Toward the end of his life, British novelist H. G. Wells grew despairing about the fate of the human race. One evening at dinner, Wells laid out his picture of the future. Mankind had failed because evolution had failed to produce in us the right kind of brain. Therefore, Wells claimed, we will destroy ourselves, die out as a species, and revert to the mud and slime from which we arose. “And we shall deserve our fate,” he said, adding that the human race had only “one thousand years more” to survive.

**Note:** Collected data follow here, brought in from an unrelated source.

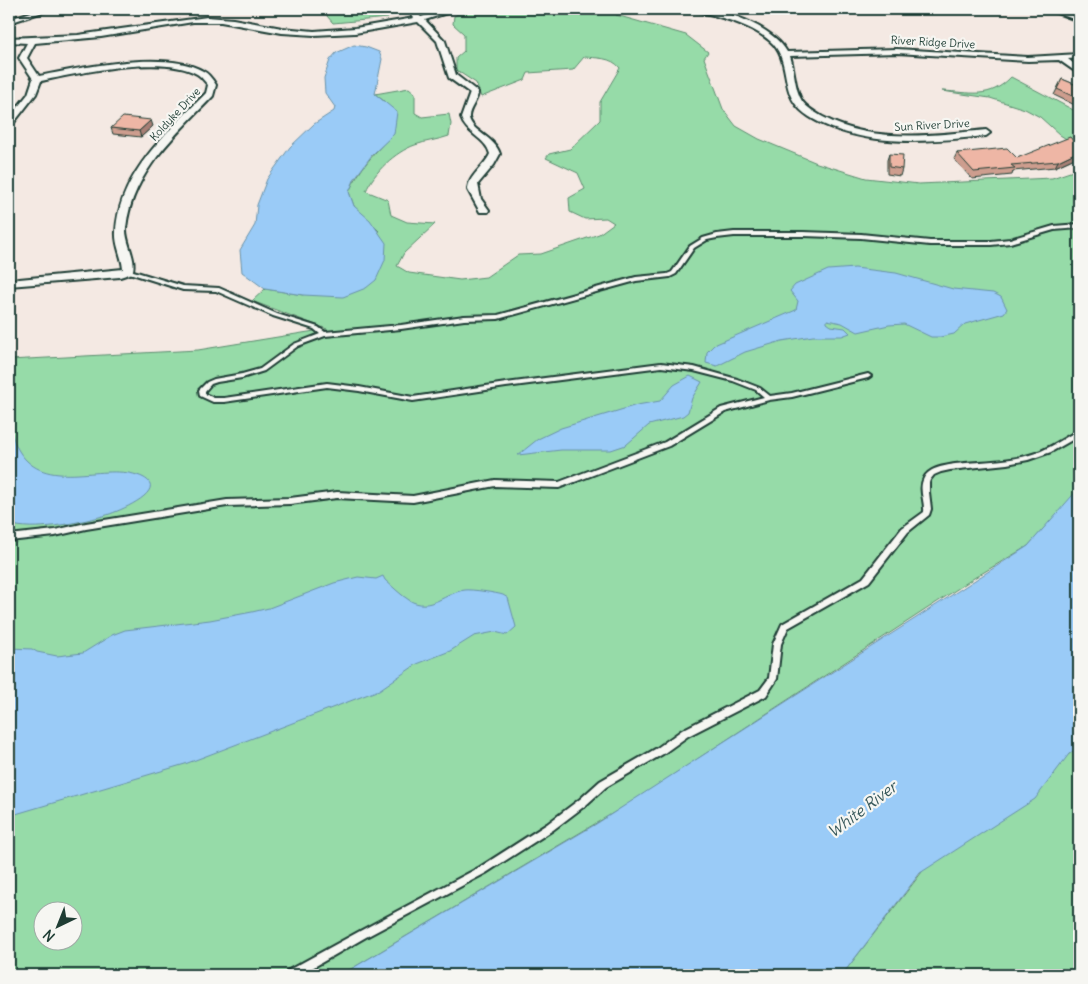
<svg xmlns="http://www.w3.org/2000/svg" width="1088" height="984" viewBox="0 0 1088 984" font-family="Delius,sans-serif">
<rect width="100%" height="100%" fill="#f4e9e3"/>
<filter id="ink" filterUnits="userSpaceOnUse"><feTurbulence type="fractalNoise" baseFrequency=".02" numOctaves="2"/><feDisplacementMap in="SourceGraphic" scale="10" xChannelSelector="R" yChannelSelector="G"/><feConvolveMatrix kernelMatrix="1 2 1 2 8 2 1 2 1" color-interpolation-filters="sRGB"/></filter>
<g filter="url(#ink)">
<!-- green -->
<g fill="#96dba8" stroke="#5a8c6e" fill-rule="evenodd">
<path d="M 329,9 L 387,9 L 388,18 L 333,23 L 327,16 Z"/>
<path d="M 468,9 L 627,9 L 616,15 L 686,35 L 708,52 L 704,58 L 723,109 L 736,126 L 759,139 L 817,163 L 866,178 L 919,184 L 1052,178 L 1079,169 L 1079,490 L 1028,546 L 974,578 L 630,803 L 341,975 L 9,975 L 9,360 L 198,350 L 327,329 L 252,301 L 265,289 L 303,295 L 379,231 L 354,206 L 349,192 C 359,169 376,151 394,133 L 384,101 L 375,94 L 409,88 L 415,93 L 415,113 L 422,117 L 449,114 L 451,124 L 449,136 C 438,140 426,141 415,145 C 395,152 374,172 366,191 L 388,200 L 391,215 L 407,222 L 435,224 L 404,253 L 397,266 L 409,273 L 460,280 L 486,277 L 518,255 L 541,254 L 599,234 L 614,223 L 606,218 L 585,219 L 570,212 L 569,198 L 585,189 L 578,173 L 546,158 L 549,154 L 570,149 L 600,120 L 600,102 L 620,68 C 612,57 596,58 584,57 L 573,70 L 528,73 L 525,80 L 481,97 L 476,83 L 456,70 L 456,58 L 464,51 L 464,34 L 453,24 L 454,16 ZM 42,912 L 72,912 L 72,942 L 42,942 Z"/>
<path d="M 1011,77 L 1079,113 L 1079,147 L 1060,135 L 1040,117 L 1025,109 L 990,98 L 942,91 C 971,92 989,100 1011,77 Z"/>
<path d="M 1079,747 L 1079,975 L 842,975 L 946,841 Z"/>
</g>
<!-- water -->
<g fill="#9acbf7" stroke="#6992a9">
<path d="M 354,45 L 366,47 L 379,52 L 382,59 L 375,94 L 397,112 L 394,134 L 372,155 L 355,178 L 349,192 L 354,206 L 370,220 L 386,243 L 385,260 L 376,280 L 366,288 L 343,297 L 303,295 L 265,289 L 242,272 L 240,250 L 255,225 L 257,205 L 267,179 L 290,147 L 314,124 L 334,111 L 335,107 L 325,93 L 324,78 L 330,60 L 336,53 Z"/>
<path d="M 855,268 L 896,273 L 953,289 L 993,293 L 1001,297 L 1007,309 L 1004,313 L 965,324 L 954,334 L 940,337 L 931,337 L 904,324 L 889,325 L 858,332 L 842,323 L 827,320 L 827,323 L 831,326 L 845,328 L 850,333 L 842,336 L 813,336 L 782,341 L 745,352 L 717,366 L 706,363 L 707,352 L 714,345 L 796,310 L 798,301 L 790,291 L 795,285 L 828,270 Z"/>
<path d="M 690,376 L 702,382 L 692,398 L 688,412 L 683,416 L 649,425 L 626,445 L 611,450 L 561,450 L 518,455 L 538,439 L 561,428 L 637,405 L 660,401 L 674,385 Z"/>
<path d="M 9,411 C 11,424 11,439 19,451 C 45,493 100,463 137,475 C 177,488 116,513 103,516 C 77,523 34,532 9,524 Z"/>
<path d="M 1079,488 L 1079,747 L 1069,754 L 1035,799 L 920,873 L 842,975 L 341,975 L 596,824 L 1028,546 Z"/>
<path d="M 383,576 L 385,580 C 393,587 401,595 409,600 C 430,613 446,592 465,590 C 471,589 497,593 503,595 L 508,598 L 516,627 L 507,635 L 495,632 L 474,636 L 450,651 L 417,664 L 379,690 L 185,764 L 9,816 L 9,648 L 32,649 L 37,652 L 57,656 L 83,653 L 112,635 L 125,630 L 210,620 L 252,612 L 269,608 L 334,583 L 358,577 L 376,579 Z"/>
</g>
<g fill="none" stroke-linecap="round" stroke-linejoin="round">
<!-- lane casing -->
<g stroke="#1f3d34" stroke-width="4">
<g id="lane">
<path d="M 1079,224 L 1079,228 L 1054,230 L 1010,243 L 991,245 L 930,245 L 861,238 L 803,236 L 734,236 L 717,238 L 707,240 L 694,248 L 676,274 L 670,277 L 636,281 L 498,319 L 464,320 L 401,329 L 325,336 L 298,346 L 264,371 L 242,378 L 217,382 L 211,384 L 205,391 L 205,394 L 214,398 L 224,398 L 327,383 L 359,387 L 413,397 L 506,383 L 661,363 L 694,367 L 737,379 L 760,388 L 770,396 L 792,393 L 868,374 L 871,376 L 868,378 L 792,397 L 769,400 L 725,412 L 669,446 L 559,488 L 495,486 L 413,502 L 337,498 L 290,504 L 227,506 L 86,529 L 55,536 L 9,541 L 9,535 L 55,530 L 86,523 L 227,500 L 290,498 L 337,492 L 413,496 L 495,480 L 559,482 L 665,442 L 721,408 L 764,397 L 756,390 L 733,381 L 694,371 L 661,367 L 506,387 L 413,401 L 359,391 L 327,387 L 224,402 L 213,402 L 200,396 L 199,390 L 207,382 L 214,379 L 242,374 L 260,369 L 294,344 L 320,334 L 314,329 L 273,316 L 216,291 L 183,290 L 126,272 L 126,270 L 130,270 L 183,286 L 219,288 L 277,314 L 318,327 L 325,332 L 401,325 L 464,316 L 498,315 L 636,277 L 667,274 L 672,272 L 690,246 L 703,238 L 717,234 L 734,232 L 803,232 L 861,234 L 930,241 L 991,241 L 1010,239 L 1054,226 Z"/>
<path d="M 1077,431 L 1079,431 L 1079,436 L 1051,452 L 1028,460 L 1007,464 L 950,470 L 941,472 L 934,475 L 930,480 L 929,483 L 929,492 L 931,509 L 929,515 L 908,532 L 869,582 L 788,628 L 781,644 L 777,679 L 766,696 L 688,736 L 663,754 L 606,787 L 586,805 L 553,830 L 486,873 L 366,937 L 300,975 L 286,975 L 287,971 L 360,931 L 480,867 L 547,824 L 580,799 L 600,781 L 657,748 L 682,730 L 760,690 L 769,678 L 773,644 L 782,624 L 863,578 L 902,528 L 924,512 C 925,500 918,489 924,478 C 930,467 945,466 955,464 C 982,461 1010,462 1036,453 C 1050,448 1063,439 1077,431 Z"/>
</g>
</g>
<!-- street casing -->
<g stroke="#1f3d34" stroke-width="4">
<g id="street">
<path d="M 41,9 L 52,9 L 9,23 L 9,19 Z"/>
<path d="M 407,9 L 413,9 L 421,17 L 448,9 L 459,9 L 425,20 L 445,41 L 456,75 L 478,92 C 478,101 468,109 469,118 C 472,132 495,137 500,154 L 494,165 L 478,184 L 481,199 L 489,210 L 488,212 L 480,212 L 468,190 C 468,176 484,167 490,154 C 486,138 466,134 461,118 L 470,93 L 449,78 L 437,41 L 418,22 L 355,33 L 314,35 L 282,33 L 221,22 L 193,22 L 101,37 L 35,43 L 27,58 L 39,76 C 80,68 166,49 203,71 C 208,73 213,80 216,85 L 213,96 C 176,135 132,172 126,228 C 125,243 138,260 132,273 L 120,277 L 9,286 L 9,280 L 123,269 C 122,256 115,245 116,232 C 119,173 168,132 206,93 L 208,85 C 205,82 201,76 197,74 C 163,54 79,73 41,81 L 36,94 L 12,125 L 9,126 L 9,118 L 28,94 L 33,79 L 19,58 L 27,43 L 9,42 L 9,38 L 78,35 L 207,17 L 233,19 L 282,28 L 314,31 L 355,28 L 414,18 Z"/>
<path d="M 694,9 C 722,7 773,27 787,52 L 897,49 L 1028,57 L 1079,54 L 1079,58 L 1068,59 L 1079,68 L 1079,74 L 1059,60 L 1028,61 L 897,53 L 790,56 C 795,70 794,88 802,101 C 807,108 816,113 823,117 C 873,144 932,135 986,130 L 990,133 L 986,136 C 934,141 882,147 832,128 C 820,123 806,117 797,106 C 781,87 790,58 770,41 C 756,29 737,22 719,17 C 711,14 701,13 694,9 Z"/>
<path d="M 1046,9 L 1056,9 L 1079,17 L 1079,21 Z"/>
</g>
</g>
<!-- lane -->
<use href="#lane" fill="#f6f6f2" fill-rule="evenodd"/>
<!-- street -->
<use href="#street" fill="#f6f6f2" fill-rule="evenodd"/>
</g>
<!-- wall -->
<g fill="#cd9d8e" stroke="#1f3d34">
<path d="M 1062,79 L 1079,86 L 1079,107 L 1054,95 Z"/>
<path d="M 153,126 L 141,137 L 113,134 L 111,128 Z"/>
<path d="M 1074,142 L 1079,144 L 1079,156 L 1055,167 L 1013,171 L 1012,175 L 972,179 L 954,159 L 957,153 L 1017,158 Z"/>
<path d="M 889,154 L 902,169 L 900,176 L 887,174 L 887,160 Z"/>
</g>
<!-- shaded-wall -->
<g fill="#a77f74" stroke="#1f3d34">
<path d="M 151,120 L 153,126 L 141,137 L 139,131 Z"/>
<path d="M 1079,151 L 1079,156 L 1055,167 L 1058,161 Z"/>
</g>
<!-- building -->
<g fill="#eeb6a5" stroke="#1f3d34">
<path d="M 1062,79 L 1079,86 L 1079,99 L 1057,89 Z"/>
<path d="M 123,117 L 151,120 L 139,131 L 111,128 Z"/>
<path d="M 1070,137 L 1074,142 L 1079,144 L 1079,151 L 1058,161 L 1011,165 L 1015,168 L 974,172 L 957,153 L 1007,148 L 1017,158 Z"/>
<path d="M 889,154 L 903,155 L 902,169 L 889,167 Z"/>
</g>
</g>
<g text-anchor="middle" stroke-width="4.5" stroke-linejoin="round" paint-order="stroke">
<!-- far-street labels -->
<g font-size="11" fill="#1f3d34" stroke="#f6f6f2">
<text transform="translate(933 42) rotate(3)" y="4">River Ridge Drive</text>
<text transform="translate(175 114) rotate(-47)" y="4">Koldyke Drive</text>
<text transform="translate(932 125) rotate(-3)" y="4">Sun River Drive</text>
</g>
<!-- near-water labels -->
<g font-size="16" font-style="italic" fill="#38595b" stroke="#f6f6f2">
<text transform="translate(862 809) rotate(-37)" y="6">White River</text>
</g>
</g>
<!-- margin -->
<rect width="1088" height="984" fill="none" stroke="#f6f6f2" stroke-width="30"/>
<rect x="15" y="15" width="1058" height="954" fill="none" stroke="#1f3d34" stroke-width="2" filter="url(#ink)"/>
<!-- north arrow -->
<g transform="translate(58 926) rotate(223)"><circle r="24" fill="#f6f6f2" stroke="#a0aca6"/>
<path d="M0-4L9 19L0 12L-9 19Z" fill="#1f3d34"/>
<text y="-8" font-size="14" font-weight="bold" text-anchor="middle" fill="#1f3d34">N</text>
</g>
</svg>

Today in the Word, November, 1996, p. 24


A Test of Faith

God sometimes allows us to enter into discouraging situations for the primary purpose of testing our faith. At such times we must refuse to give up in despair. Like Jonah in the belly of the great fish, we must turn to the Lord when our soul is fainting within us, trusting Him completely. James H. McConkey wrote, “What can you do when you are about to faint physically? You can’t DO anything! In your weakness you just fall upon the shoulders of some strong loved one, lean hard, and rest until your strength returns. The same is true when you are tempted to faint under adversity. The Lord’s message to us is ‘Be still, and know that I am God’ (Psalm 46:10). Hudson Taylor was so feeble in the closing months of his life that he said to a dear friend, ‘I’m so weak that I can’t work or read my Bible, and I can hardly pray. I can only lie still in God’s arms like a little child and trust.’ And that is all the Heavenly Father asks of you when you grow weary in the fierce fires of affliction.”

Our Daily Bread, Monday, March 26.


A Song in the Night

During the Thirty Years’ War in the 17th century, German pastor Paul Gerhardt and his family were forced to flee from their home. One night as they stayed in a small village inn, homeless and afraid, his wife broke down and cried openly in despair. To comfort her, Gerhardt reminded her of Scripture promises about God’s provision and keeping. Then, going out to the garden to be alone, he too broke down and wept. He felt he had come to his darkest hour.

Soon afterward, Gerhardt felt the burden lifted and sensed anew the Lord’s presence. Taking his pen, he wrote a hymn that has brought comfort to many. “Give to the winds thy fears; hope, and be undismayed; God hears thy sighs and counts thy tears; God shall lift up thy head. Through waves and clouds and storms He gently clears the way. Wait thou His time, so shall the night soon end in joyous day.”

It is often in our darkest times that God makes His presence known most clearly. He uses our sufferings and troubles to show us that He is our only source of strength. And when we see this truth, like Pastor Gerhardt, we receive new hope.

Are you facing a great trial? Take heart. Put yourself in God’s hands. Wait for His timing. He will give you a “song in the night.”

Our Daily Bread, May 7, 1992


Man—The Product of Causes

That man is the product of causes which had no prevision of the end they were achieving; that his origin, his growth, his hopes and fears, his loves and his beliefs, are but the outcome of accidental collocations of atoms; ...that all the labours of the ages, all the devotion, all the aspirations, all the noonday brightness of human genius, are destined to extinction in the vast death of the solar system ... All these things, if not quite beyond dispute, are yet so nearly certain, that no philosophy which rejects them can hope to stand. Only within the scaffolding of these truths, only on the firm foundation of unyielding despair, can the soul’s habitation henceforth be safely built.

Bertrand Russell, quoted in Christian Apologetics in a World Community, W. Dyrness, IVP, 1983, p. 92.